(Stored entries)
· · ·

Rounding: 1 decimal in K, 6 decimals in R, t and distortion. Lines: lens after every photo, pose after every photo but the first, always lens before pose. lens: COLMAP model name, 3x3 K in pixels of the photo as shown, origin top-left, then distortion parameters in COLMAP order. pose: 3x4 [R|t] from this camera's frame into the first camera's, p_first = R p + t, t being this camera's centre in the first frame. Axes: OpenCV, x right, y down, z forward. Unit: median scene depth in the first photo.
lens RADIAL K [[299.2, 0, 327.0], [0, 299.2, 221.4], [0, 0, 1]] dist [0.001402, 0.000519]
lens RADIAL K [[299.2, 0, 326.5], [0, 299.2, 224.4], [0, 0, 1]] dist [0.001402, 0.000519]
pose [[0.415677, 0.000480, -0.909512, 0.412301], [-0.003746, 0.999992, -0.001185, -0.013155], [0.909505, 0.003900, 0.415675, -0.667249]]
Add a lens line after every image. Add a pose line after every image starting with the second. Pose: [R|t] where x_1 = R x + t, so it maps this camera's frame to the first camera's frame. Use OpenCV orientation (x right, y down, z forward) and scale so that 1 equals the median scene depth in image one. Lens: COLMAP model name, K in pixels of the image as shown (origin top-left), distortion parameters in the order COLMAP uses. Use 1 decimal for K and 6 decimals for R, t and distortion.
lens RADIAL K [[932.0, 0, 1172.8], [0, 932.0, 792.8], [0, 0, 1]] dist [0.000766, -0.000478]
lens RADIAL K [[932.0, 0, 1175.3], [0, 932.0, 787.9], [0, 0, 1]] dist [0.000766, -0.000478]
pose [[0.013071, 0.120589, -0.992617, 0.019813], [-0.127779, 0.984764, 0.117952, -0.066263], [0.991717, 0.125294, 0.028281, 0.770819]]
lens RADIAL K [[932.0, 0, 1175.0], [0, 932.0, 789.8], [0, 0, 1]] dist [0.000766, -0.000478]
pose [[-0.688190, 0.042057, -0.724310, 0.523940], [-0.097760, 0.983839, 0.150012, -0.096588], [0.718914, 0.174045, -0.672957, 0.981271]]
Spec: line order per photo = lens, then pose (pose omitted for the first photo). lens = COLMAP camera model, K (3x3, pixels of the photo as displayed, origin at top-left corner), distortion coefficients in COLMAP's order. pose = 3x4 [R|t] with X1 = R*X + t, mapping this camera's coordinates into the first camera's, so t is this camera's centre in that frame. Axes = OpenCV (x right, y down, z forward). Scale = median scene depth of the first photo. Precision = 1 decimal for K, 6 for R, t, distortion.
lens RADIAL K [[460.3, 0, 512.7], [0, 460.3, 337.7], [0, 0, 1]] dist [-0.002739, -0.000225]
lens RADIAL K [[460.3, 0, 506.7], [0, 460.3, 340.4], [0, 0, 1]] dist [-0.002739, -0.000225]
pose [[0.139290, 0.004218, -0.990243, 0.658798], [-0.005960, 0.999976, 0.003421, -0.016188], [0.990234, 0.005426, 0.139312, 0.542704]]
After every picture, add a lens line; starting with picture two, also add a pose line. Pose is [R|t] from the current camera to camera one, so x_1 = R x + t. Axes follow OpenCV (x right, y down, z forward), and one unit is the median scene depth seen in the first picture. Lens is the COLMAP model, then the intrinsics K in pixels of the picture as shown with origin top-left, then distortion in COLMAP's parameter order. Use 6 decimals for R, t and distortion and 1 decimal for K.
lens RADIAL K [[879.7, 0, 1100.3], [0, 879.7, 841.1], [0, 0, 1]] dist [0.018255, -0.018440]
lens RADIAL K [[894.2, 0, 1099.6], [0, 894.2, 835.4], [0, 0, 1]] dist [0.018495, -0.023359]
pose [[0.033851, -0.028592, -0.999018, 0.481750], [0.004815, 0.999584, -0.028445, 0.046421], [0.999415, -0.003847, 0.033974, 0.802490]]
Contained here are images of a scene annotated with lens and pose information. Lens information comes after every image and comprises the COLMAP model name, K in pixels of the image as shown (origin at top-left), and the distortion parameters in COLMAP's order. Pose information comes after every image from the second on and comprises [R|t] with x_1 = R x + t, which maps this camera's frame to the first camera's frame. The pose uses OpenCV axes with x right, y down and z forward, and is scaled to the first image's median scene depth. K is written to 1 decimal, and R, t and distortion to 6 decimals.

· · ·

Repeat the records above exactly as they appear.

RESULT OF THE EXERCISE:
Rounding: 1 decimal in K, 6 decimals in R, t and distortion. Lines: lens after every photo, pose after every photo but the first, always lens before pose. lens: COLMAP model name, 3x3 K in pixels of the photo as shown, origin top-left, then distortion parameters in COLMAP order. pose: 3x4 [R|t] from this camera's frame into the first camera's, p_first = R p + t, t being this camera's centre in the first frame. Axes: OpenCV, x right, y down, z forward. Unit: median scene depth in the first photo.
lens RADIAL K [[299.2, 0, 327.0], [0, 299.2, 221.4], [0, 0, 1]] dist [0.001402, 0.000519]
lens RADIAL K [[299.2, 0, 326.5], [0, 299.2, 224.4], [0, 0, 1]] dist [0.001402, 0.000519]
pose [[0.415677, 0.000480, -0.909512, 0.412301], [-0.003746, 0.999992, -0.001185, -0.013155], [0.909505, 0.003900, 0.415675, -0.667249]]
Add a lens line after every image. Add a pose line after every image starting with the second. Pose: [R|t] where x_1 = R x + t, so it maps this camera's frame to the first camera's frame. Use OpenCV orientation (x right, y down, z forward) and scale so that 1 equals the median scene depth in image one. Lens: COLMAP model name, K in pixels of the image as shown (origin top-left), distortion parameters in the order COLMAP uses. Use 1 decimal for K and 6 decimals for R, t and distortion.
lens RADIAL K [[932.0, 0, 1172.8], [0, 932.0, 792.8], [0, 0, 1]] dist [0.000766, -0.000478]
lens RADIAL K [[932.0, 0, 1175.3], [0, 932.0, 787.9], [0, 0, 1]] dist [0.000766, -0.000478]
pose [[0.013071, 0.120589, -0.992617, 0.019813], [-0.127779, 0.984764, 0.117952, -0.066263], [0.991717, 0.125294, 0.028281, 0.770819]]
lens RADIAL K [[932.0, 0, 1175.0], [0, 932.0, 789.8], [0, 0, 1]] dist [0.000766, -0.000478]
pose [[-0.688190, 0.042057, -0.724310, 0.523940], [-0.097760, 0.983839, 0.150012, -0.096588], [0.718914, 0.174045, -0.672957, 0.981271]]
Spec: line order per photo = lens, then pose (pose omitted for the first photo). lens = COLMAP camera model, K (3x3, pixels of the photo as displayed, origin at top-left corner), distortion coefficients in COLMAP's order. pose = 3x4 [R|t] with X1 = R*X + t, mapping this camera's coordinates into the first camera's, so t is this camera's centre in that frame. Axes = OpenCV (x right, y down, z forward). Scale = median scene depth of the first photo. Precision = 1 decimal for K, 6 for R, t, distortion.
lens RADIAL K [[460.3, 0, 512.7], [0, 460.3, 337.7], [0, 0, 1]] dist [-0.002739, -0.000225]
lens RADIAL K [[460.3, 0, 506.7], [0, 460.3, 340.4], [0, 0, 1]] dist [-0.002739, -0.000225]
pose [[0.139290, 0.004218, -0.990243, 0.658798], [-0.005960, 0.999976, 0.003421, -0.016188], [0.990234, 0.005426, 0.139312, 0.542704]]
After every picture, add a lens line; starting with picture two, also add a pose line. Pose is [R|t] from the current camera to camera one, so x_1 = R x + t. Axes follow OpenCV (x right, y down, z forward), and one unit is the median scene depth seen in the first picture. Lens is the COLMAP model, then the intrinsics K in pixels of the picture as shown with origin top-left, then distortion in COLMAP's parameter order. Use 6 decimals for R, t and distortion and 1 decimal for K.
lens RADIAL K [[879.7, 0, 1100.3], [0, 879.7, 841.1], [0, 0, 1]] dist [0.018255, -0.018440]
lens RADIAL K [[894.2, 0, 1099.6], [0, 894.2, 835.4], [0, 0, 1]] dist [0.018495, -0.023359]
pose [[0.033851, -0.028592, -0.999018, 0.481750], [0.004815, 0.999584, -0.028445, 0.046421], [0.999415, -0.003847, 0.033974, 0.802490]]
Contained here are images of a scene annotated with lens and pose information. Lens information comes after every image and comprises the COLMAP model name, K in pixels of the image as shown (origin at top-left), and the distortion parameters in COLMAP's order. Pose information comes after every image from the second on and comprises [R|t] with x_1 = R x + t, which maps this camera's frame to the first camera's frame. The pose uses OpenCV axes with x right, y down and z forward, and is scaled to the first image's median scene depth. K is written to 1 decimal, and R, t and distortion to 6 decimals.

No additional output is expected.